─── RECORDED INFORMATION
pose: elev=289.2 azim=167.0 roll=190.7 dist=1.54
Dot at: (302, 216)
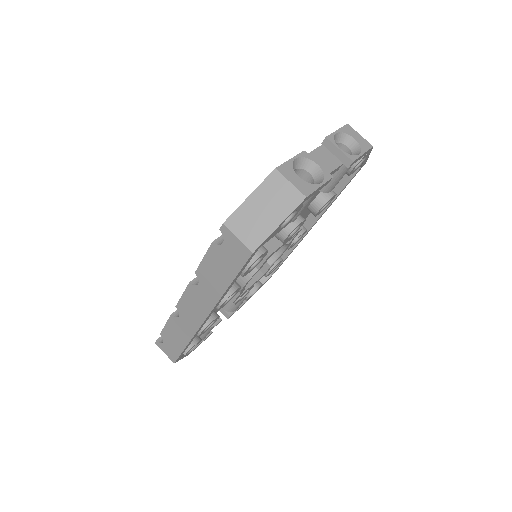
──────
─── RECORDED INFORMATION
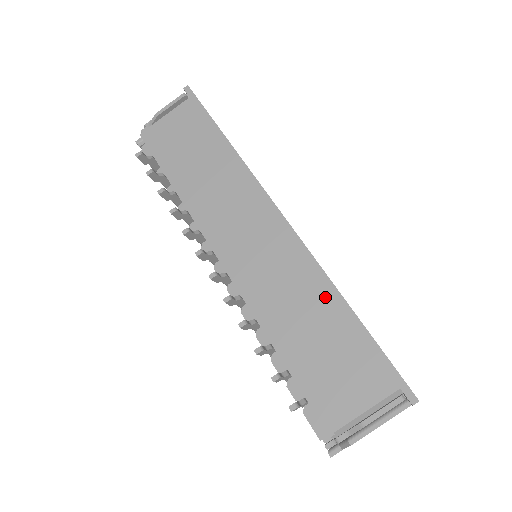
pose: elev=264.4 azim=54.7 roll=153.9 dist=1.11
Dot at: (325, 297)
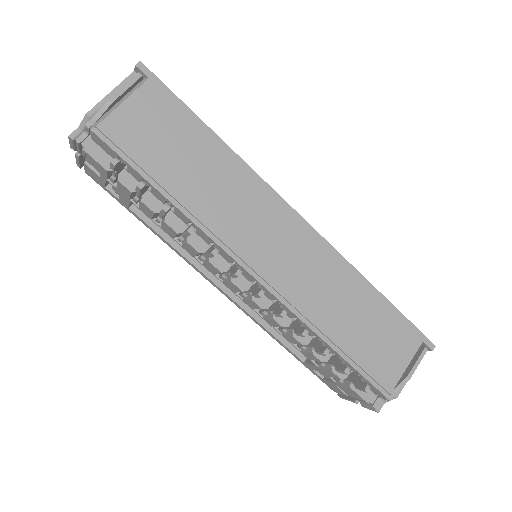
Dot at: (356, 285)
──────
• DIRECTIONS FOR THIS TASK: Reproduce the material verbatim, beginning at the line that contains "pose: elev=289.2 azim=167.0" and stopping after the line that contains "Dot at: (302, 216)".

• RIGHT ANSWER:
pose: elev=289.2 azim=167.0 roll=190.7 dist=1.54
Dot at: (302, 216)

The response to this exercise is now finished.